Confesso que, há muitos anos, me questiono sobre a importância destes grandes eventos, tantas vezes apelidados de decisivos nas vésperas e nas semanas em que ocorrem.

O seu gigantismo, rituais e toda a encenação nos pavilhões que rodeiam as salas das negociações e plenários, ultimamente acentuado com patrocínios de marcas ligadas sobretudo às indústrias que mantêm o problema, tende a obscurecer o trabalho das entidades e movimentos da sociedade civil verdadeiramente interessados em resolvê-lo.

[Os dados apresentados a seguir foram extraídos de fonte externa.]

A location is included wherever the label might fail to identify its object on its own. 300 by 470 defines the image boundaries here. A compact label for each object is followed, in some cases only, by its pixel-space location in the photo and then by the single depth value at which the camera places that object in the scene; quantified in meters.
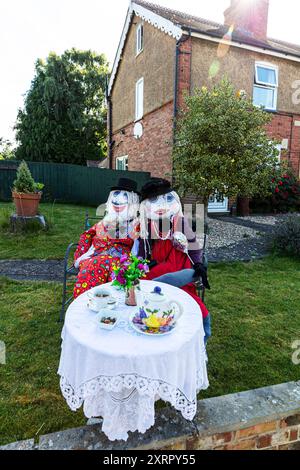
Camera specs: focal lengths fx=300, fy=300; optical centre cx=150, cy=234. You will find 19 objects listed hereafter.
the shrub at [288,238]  5.99
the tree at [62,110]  20.95
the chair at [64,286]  3.28
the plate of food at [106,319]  1.65
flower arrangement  1.94
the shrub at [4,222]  6.96
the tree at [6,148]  28.78
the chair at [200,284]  3.09
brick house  9.84
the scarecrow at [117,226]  3.21
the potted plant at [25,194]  6.80
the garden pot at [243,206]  11.07
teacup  1.87
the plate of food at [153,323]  1.62
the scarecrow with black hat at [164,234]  2.74
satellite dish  13.06
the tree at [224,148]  6.99
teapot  1.65
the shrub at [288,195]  11.55
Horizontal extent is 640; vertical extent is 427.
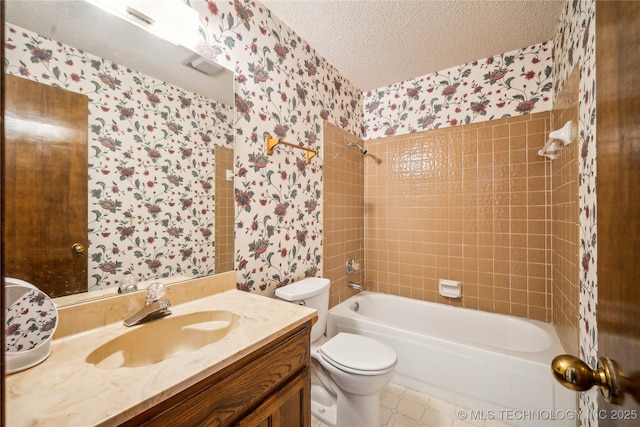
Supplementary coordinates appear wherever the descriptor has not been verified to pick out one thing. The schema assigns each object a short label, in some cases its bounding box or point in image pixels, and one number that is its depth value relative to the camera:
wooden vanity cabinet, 0.60
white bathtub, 1.41
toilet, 1.33
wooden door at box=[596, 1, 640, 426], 0.34
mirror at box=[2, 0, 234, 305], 0.79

Em tantas décadas de negociações políticas internacionais, continuamos a agravar a crise climática e a marcar passo nas medidas efetivas de mitigação e adaptação a nível global e local. Sim, o problema é global, mas também tem de ser tratado ao nível nacional e local, desde logo com políticas que reduzam a utilização de combustíveis fósseis, a produção de resíduos e o desperdício.

Apesar de todos os alarmes para acordarmos, continuamos a dormir, no mesmo lugar de negação e impasse (nomeadamente no campo da diplomacia ambiental no seio da Convenção-Quadro das Nações Unidas sobre Alterações Climáticas e do Acordo de Paris), sem dar a devida importância e sem fazer o debate que realmente importa sobre as raízes profundas da crise global do ambiente e da crise de desigualdade: a procura de um crescimento económico ilimitado numa economia globalizada e grandemente desregulada, da lei do mais forte. Sabemos que “se continuamos a fazer o mesmo, não poderemos esperar resultados diferentes”.

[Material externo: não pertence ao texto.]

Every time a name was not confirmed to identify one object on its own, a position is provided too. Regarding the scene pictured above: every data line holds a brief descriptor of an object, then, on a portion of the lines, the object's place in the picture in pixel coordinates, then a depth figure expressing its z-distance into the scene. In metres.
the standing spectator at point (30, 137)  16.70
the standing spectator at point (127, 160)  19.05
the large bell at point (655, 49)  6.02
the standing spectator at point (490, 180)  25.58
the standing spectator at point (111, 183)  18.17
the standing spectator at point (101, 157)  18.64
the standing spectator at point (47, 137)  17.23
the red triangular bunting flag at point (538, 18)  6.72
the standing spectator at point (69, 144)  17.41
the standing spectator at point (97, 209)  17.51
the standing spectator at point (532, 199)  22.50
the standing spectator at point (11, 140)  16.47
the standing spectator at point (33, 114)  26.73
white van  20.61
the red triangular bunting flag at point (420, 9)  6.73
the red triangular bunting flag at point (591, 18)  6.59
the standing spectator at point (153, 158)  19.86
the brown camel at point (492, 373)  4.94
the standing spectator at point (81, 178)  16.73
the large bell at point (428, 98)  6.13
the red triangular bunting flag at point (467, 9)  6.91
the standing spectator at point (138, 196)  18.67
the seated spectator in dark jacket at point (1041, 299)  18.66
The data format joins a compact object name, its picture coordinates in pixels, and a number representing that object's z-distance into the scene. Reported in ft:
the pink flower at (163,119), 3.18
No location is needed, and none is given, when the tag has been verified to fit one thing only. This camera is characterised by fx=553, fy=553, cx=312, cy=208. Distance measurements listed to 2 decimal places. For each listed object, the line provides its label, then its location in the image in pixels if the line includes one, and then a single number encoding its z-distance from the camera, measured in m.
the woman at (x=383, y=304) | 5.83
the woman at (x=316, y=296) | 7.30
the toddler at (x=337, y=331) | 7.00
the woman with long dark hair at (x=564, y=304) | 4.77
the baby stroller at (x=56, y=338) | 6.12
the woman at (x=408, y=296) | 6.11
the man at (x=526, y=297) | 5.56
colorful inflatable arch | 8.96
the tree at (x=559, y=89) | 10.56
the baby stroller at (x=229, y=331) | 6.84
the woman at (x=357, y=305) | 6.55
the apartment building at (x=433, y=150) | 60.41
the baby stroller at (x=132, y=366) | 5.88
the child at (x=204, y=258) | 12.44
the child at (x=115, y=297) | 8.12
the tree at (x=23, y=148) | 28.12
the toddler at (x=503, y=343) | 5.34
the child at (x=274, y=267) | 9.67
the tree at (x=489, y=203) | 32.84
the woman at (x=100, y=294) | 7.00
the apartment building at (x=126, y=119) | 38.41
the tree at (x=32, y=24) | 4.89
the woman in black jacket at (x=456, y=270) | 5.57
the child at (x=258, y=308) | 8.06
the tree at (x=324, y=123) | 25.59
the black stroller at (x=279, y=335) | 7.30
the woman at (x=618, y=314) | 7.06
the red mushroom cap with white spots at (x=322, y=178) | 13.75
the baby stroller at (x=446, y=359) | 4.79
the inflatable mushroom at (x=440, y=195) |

Quando Greta Thunberg fala do blá-blá-blá e das lideranças que (nos) têm falhado perante a urgência das medidas, pondo em risco a estabilidade do clima, essencial para o bem-estar de milhões de pessoas, tem toda a razão. Infelizmente, a maioria das pessoas continua a pensar que o problema se há de resolver lá para 2050, como se o discurso da neutralidade climática fosse suficiente para que, na prática, a mudança aconteça.

Este tipo de pensamento mágico é tão nocivo como a narrativa segundo a qual quem não aceita que a crise climática se resolve com inovações tecnológicas milagrosas e alterações incrementais no sistema energético é ambientalista radical, que aguça os negacionismos, e que temos todos é de nos manter caladinhos, aceitando o adiar das soluções, e engolindo o greenwashing de autarcas, governos e empresas que, afinal, querem manter tudo na mesma.

No palco da política e diplomacia internacionais, ou no palco da política local e de proximidade, a ação urgente não pode continuar a ser apenas da boca para fora. O jornalismo tem a obrigação de denunciar as censuráveis contradições entre as intenções e as ações de governos nacionais e locais, e de grandes empresas e instituições. A responsabilidade de resolver sozinha o problema não pode ser colocada nas mãos da população, nos tão falados “pequenos gestos individuais”. Sem regulação e políticas sérias de combate às mudanças climáticas, cada pessoa fará o que lhe parecer mais vantajoso para si, no curto médio prazo, para a sua carteira ou para o seu conforto.

Mas a cidadania tem o poder de pressionar para que as ações desses líderes políticos e económicos sejam coerentes com o discurso e tomem as medidas necessárias para que não paguemos muito mais caro mais tarde. Ninguém pode assumir uma posição de cumplicidade passiva perante a gravidade desta crise para os mais vulneráveis habitantes do Planeta.

Em vésperas do segmento de alto nível da COP26, que se realiza em Glasgow, na Escócia, e que acompanharei à distância, agora apenas como cidadã, não posso deixar de pensar que terá de haver uma outra forma de lidar com este problema, se não quisermos que as gerações futuras paguem as consequências da inação política do presente.

Essa nova forma de lidar com esta crise poderá passar, por exemplo, pela proposta “Um Sistema Terrestre, um Património Comum, um Pacto Global” de Paulo Magalhães, da Casa Comum da Humanidade, por uma nova ordem jurídica internacional, pela criação de direitos ecológicos, e pela consagração do ambiente e de um clima estável como direitos humanos. Mais do mesmo é que não pode ser.